··· データ一覧 ···
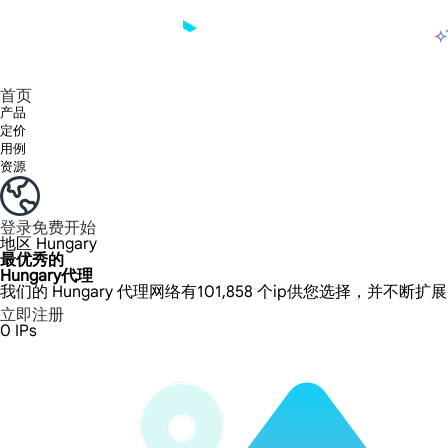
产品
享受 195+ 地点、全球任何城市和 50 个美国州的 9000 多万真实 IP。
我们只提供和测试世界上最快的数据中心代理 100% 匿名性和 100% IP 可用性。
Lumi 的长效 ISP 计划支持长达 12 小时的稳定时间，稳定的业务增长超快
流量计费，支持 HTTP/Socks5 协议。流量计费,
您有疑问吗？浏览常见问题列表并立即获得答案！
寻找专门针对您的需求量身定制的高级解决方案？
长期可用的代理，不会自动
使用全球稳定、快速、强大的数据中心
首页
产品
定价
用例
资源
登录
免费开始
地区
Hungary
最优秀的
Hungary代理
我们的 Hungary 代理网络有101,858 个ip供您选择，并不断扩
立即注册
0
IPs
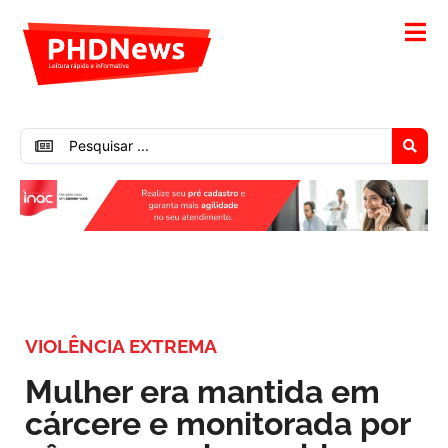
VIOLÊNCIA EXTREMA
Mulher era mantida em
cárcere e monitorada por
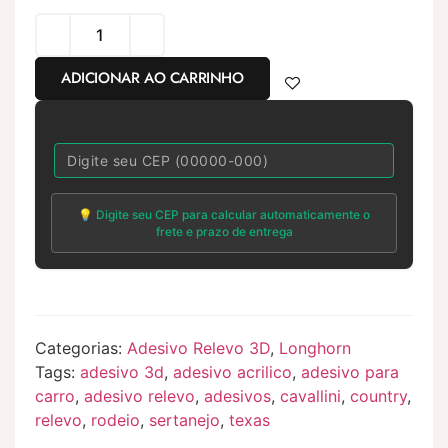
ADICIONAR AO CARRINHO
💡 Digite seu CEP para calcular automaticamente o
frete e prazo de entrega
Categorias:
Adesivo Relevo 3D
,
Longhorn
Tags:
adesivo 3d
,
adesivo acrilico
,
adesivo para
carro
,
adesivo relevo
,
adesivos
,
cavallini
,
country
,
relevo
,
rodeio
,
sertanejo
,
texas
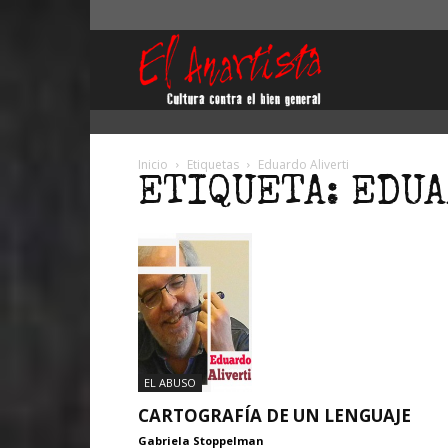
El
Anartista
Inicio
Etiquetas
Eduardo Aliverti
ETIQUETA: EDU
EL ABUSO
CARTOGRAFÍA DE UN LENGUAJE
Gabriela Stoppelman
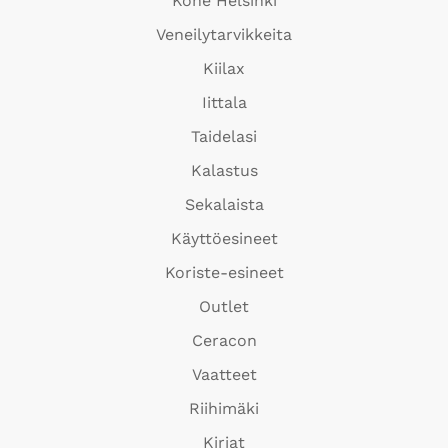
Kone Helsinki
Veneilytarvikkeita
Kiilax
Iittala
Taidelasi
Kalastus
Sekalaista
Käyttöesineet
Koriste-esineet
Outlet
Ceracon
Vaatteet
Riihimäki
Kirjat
···
··· データ一覧 ···
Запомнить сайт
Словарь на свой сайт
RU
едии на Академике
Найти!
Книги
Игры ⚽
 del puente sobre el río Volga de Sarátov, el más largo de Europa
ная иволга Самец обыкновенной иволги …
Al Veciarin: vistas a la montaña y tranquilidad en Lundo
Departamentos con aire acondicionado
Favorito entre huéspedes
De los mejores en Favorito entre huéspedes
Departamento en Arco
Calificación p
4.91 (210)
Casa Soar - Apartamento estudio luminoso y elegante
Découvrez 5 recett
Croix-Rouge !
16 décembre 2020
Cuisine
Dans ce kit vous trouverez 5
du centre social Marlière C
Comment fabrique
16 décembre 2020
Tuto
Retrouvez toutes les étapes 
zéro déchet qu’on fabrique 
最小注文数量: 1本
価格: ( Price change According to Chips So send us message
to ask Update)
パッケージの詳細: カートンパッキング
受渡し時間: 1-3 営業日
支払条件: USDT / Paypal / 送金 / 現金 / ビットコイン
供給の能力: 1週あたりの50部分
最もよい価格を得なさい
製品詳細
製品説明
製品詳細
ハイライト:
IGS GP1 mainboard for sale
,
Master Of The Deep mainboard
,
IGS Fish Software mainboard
···
「Запомнить сайт」を含む行から「IGS Fish Software mainboard」を含む行までを、「製品詳細」を「商品詳細」に置き換え、ほかは一切変えずに書き直してください。

Запомнить сайт
Словарь на свой сайт
RU
едии на Академике
Найти!
Книги
Игры ⚽
 del puente sobre el río Volga de Sarátov, el más largo de Europa
ная иволга Самец обыкновенной иволги …
Al Veciarin: vistas a la montaña y tranquilidad en Lundo
Departamentos con aire acondicionado
Favorito entre huéspedes
De los mejores en Favorito entre huéspedes
Departamento en Arco
Calificación p
4.91 (210)
Casa Soar - Apartamento estudio luminoso y elegante
Découvrez 5 recett
Croix-Rouge !
16 décembre 2020
Cuisine
Dans ce kit vous trouverez 5
du centre social Marlière C
Comment fabrique
16 décembre 2020
Tuto
Retrouvez toutes les étapes 
zéro déchet qu’on fabrique 
最小注文数量: 1本
価格: ( Price change According to Chips So send us message
to ask Update)
パッケージの詳細: カートンパッキング
受渡し時間: 1-3 営業日
支払条件: USDT / Paypal / 送金 / 現金 / ビットコイン
供給の能力: 1週あたりの50部分
最もよい価格を得なさい
商品詳細
製品説明
商品詳細
ハイライト:
IGS GP1 mainboard for sale
,
Master Of The Deep mainboard
,
IGS Fish Software mainboard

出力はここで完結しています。